[Begin Input records]

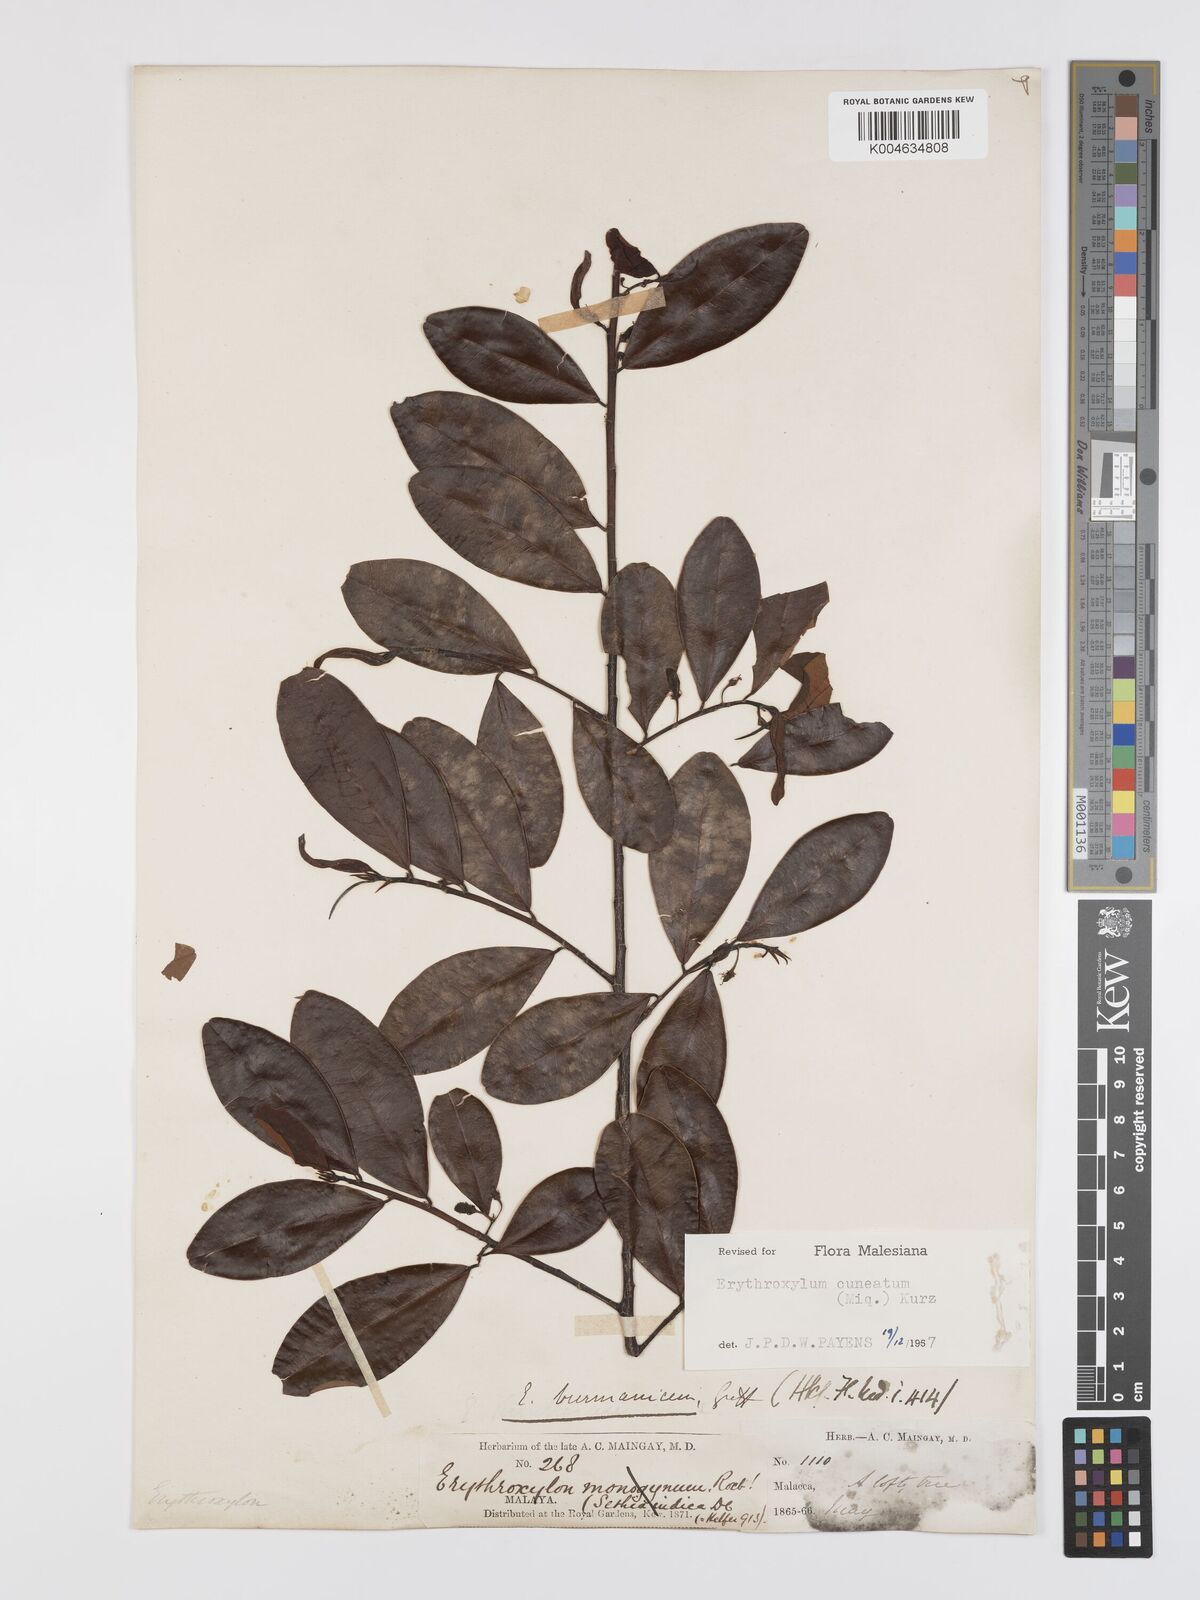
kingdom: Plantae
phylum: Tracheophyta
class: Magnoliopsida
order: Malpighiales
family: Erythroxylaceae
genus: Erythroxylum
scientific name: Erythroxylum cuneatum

[End Input records]

*What you need to do*. Copy out the text lines of every entry above word for word, leaving out the pictures.

*Full output*.
kingdom: Plantae
phylum: Tracheophyta
class: Magnoliopsida
order: Malpighiales
family: Erythroxylaceae
genus: Erythroxylum
scientific name: Erythroxylum cuneatum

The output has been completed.